Source passage:
..............................

Part I can be found here.
The Shadow Rising (3.5 stars)
At the end of The Dragon Reborn, Rand took the sword Callandor from the Stone of Tear (thus continuing the allusions to King Arthur), which further cemented his place within the prophecies as the Dragon Reborn. And that’s where we pick up here, in The Shadow Rising. Rand’s become obsessed with the Prophecies of the Dragon, and is torn between Moiraine trying to push him in certain directions, nobles pulling him in other directions, and Lanfear trying to sway Rand to her agenda. Rand wants to do the unexpected.

..............................

Material:
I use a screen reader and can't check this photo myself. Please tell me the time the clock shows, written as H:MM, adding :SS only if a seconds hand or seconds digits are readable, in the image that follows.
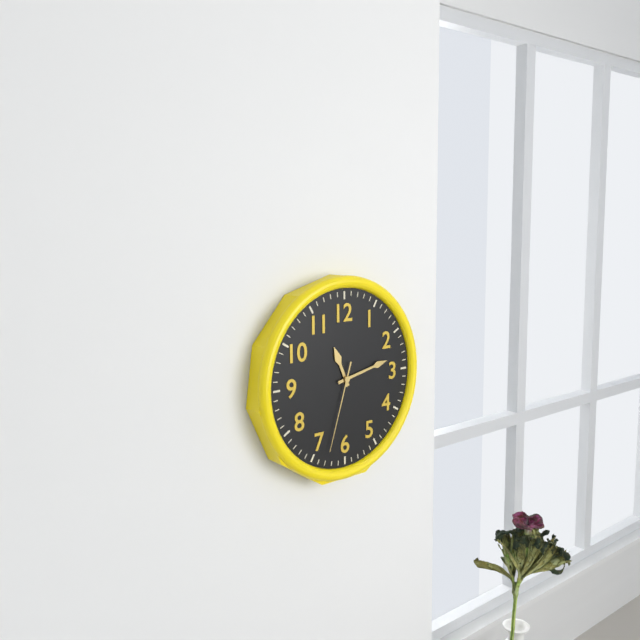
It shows 11:13:33
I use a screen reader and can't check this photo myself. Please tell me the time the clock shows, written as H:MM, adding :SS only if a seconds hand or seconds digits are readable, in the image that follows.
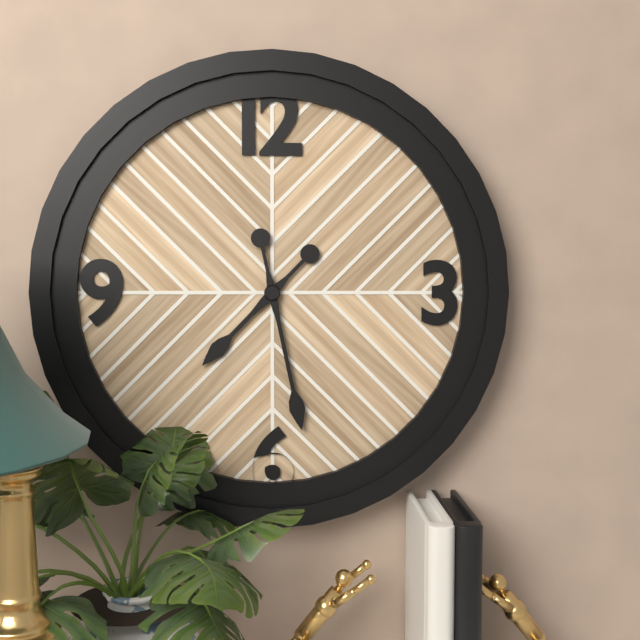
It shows 7:28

..............................

Please write out, word for word, the part of the book review between "The Shadow Rising (3.5" and "do the unexpected.", inclusive.

The Shadow Rising (3.5 stars)
At the end of The Dragon Reborn, Rand took the sword Callandor from the Stone of Tear (thus continuing the allusions to King Arthur), which further cemented his place within the prophecies as the Dragon Reborn. And that’s where we pick up here, in The Shadow Rising. Rand’s become obsessed with the Prophecies of the Dragon, and is torn between Moiraine trying to push him in certain directions, nobles pulling him in other directions, and Lanfear trying to sway Rand to her agenda. Rand wants to do the unexpected.